Investors At Risk As FSA Finds Non-Compliant SIPP Operators

Self invested personal pensions (SIPPs) pose a significantly higher risk for clients due to poor compliance with regulatory requirements among operators, according to the latest SIPP operators thematic report released by the Financial Services Authority (FSA) on Tuesday.

Regulatory compliance was particularly poor in the area of risk planning and mitigation. In addition, most of the SIPP operators visited by the watchdog could not clearly show the application of the FSA´s Client Money and Assets rules (CASS) to their business structure. In some cases, this resulted in a lack of adequate protection of clients´ assets, meaning clients could face loss in the event of failure of a non-compliant SIPP.

The report also showed that some SIPPs had inadequate control over the investments they held.

The regulator concluded that the findings made it clear that the inadequate control of SIPP operators´ businesses could pose a great risk to consumers. As a result, the FSA is planning a programme of coordinated work designed to raise standards across the industry.

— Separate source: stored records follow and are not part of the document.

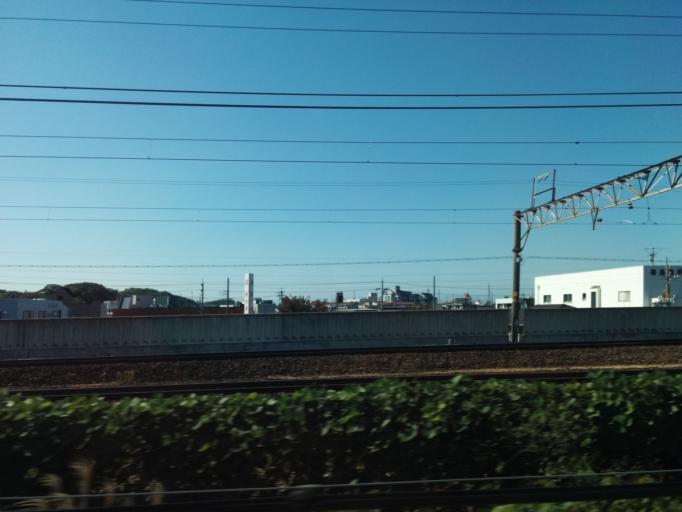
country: JP
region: Aichi
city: Obu
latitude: 35.0677
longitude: 136.9414
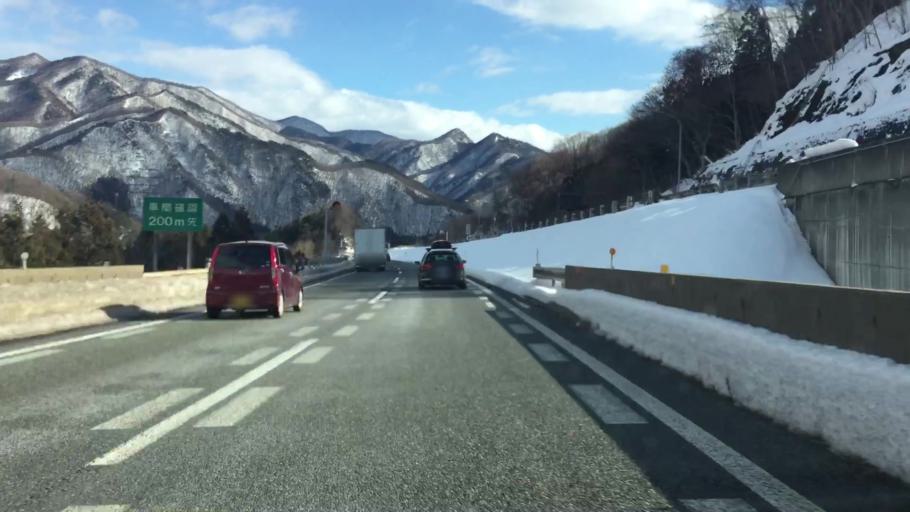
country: JP
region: Gunma
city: Numata
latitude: 36.7734
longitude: 138.9516
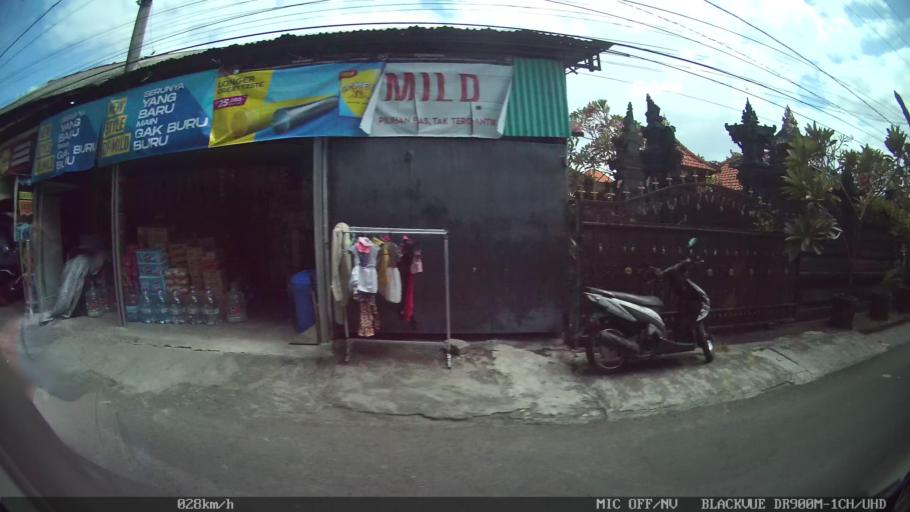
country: ID
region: Bali
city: Karyadharma
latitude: -8.6805
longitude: 115.1841
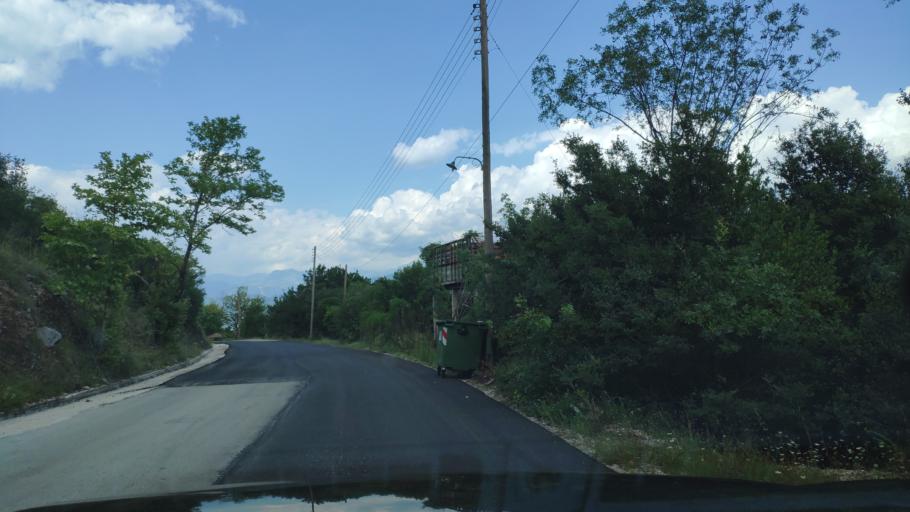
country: GR
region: Epirus
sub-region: Nomos Artas
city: Agios Dimitrios
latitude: 39.4210
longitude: 21.0131
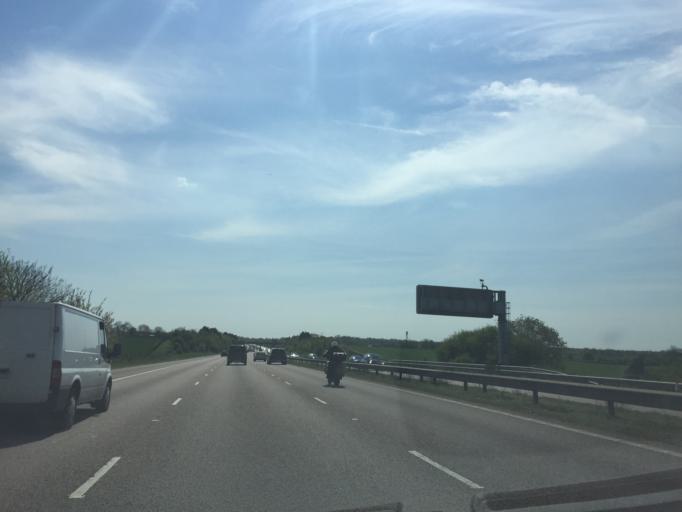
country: GB
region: England
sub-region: Essex
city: Epping
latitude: 51.7285
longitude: 0.1403
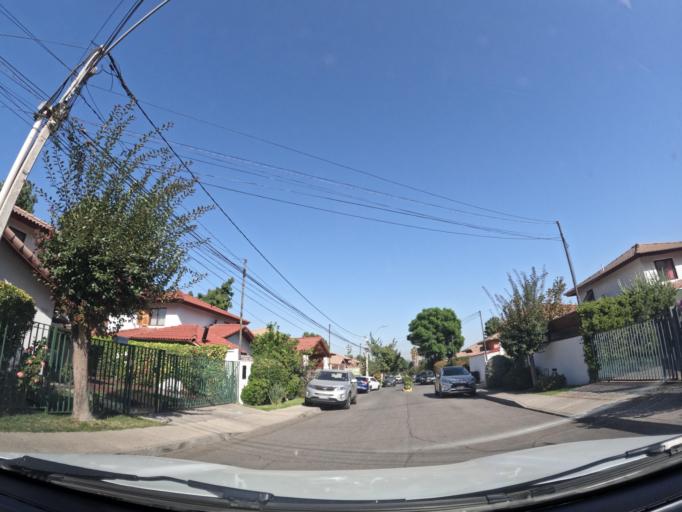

A number of consultation papers and a policy statement would be released later this year as part of the programme, implementing some changes and proposing others. Through the amendments, the regulator will aim to strengthen the regime for SIPP operators regarding capital requirements, disclosure and inflation-adjusted projections.

In addition to the changes, more supervisory work across the industry would be undertaken by the FSA, focusing on several areas, including the ones mentioned in the report.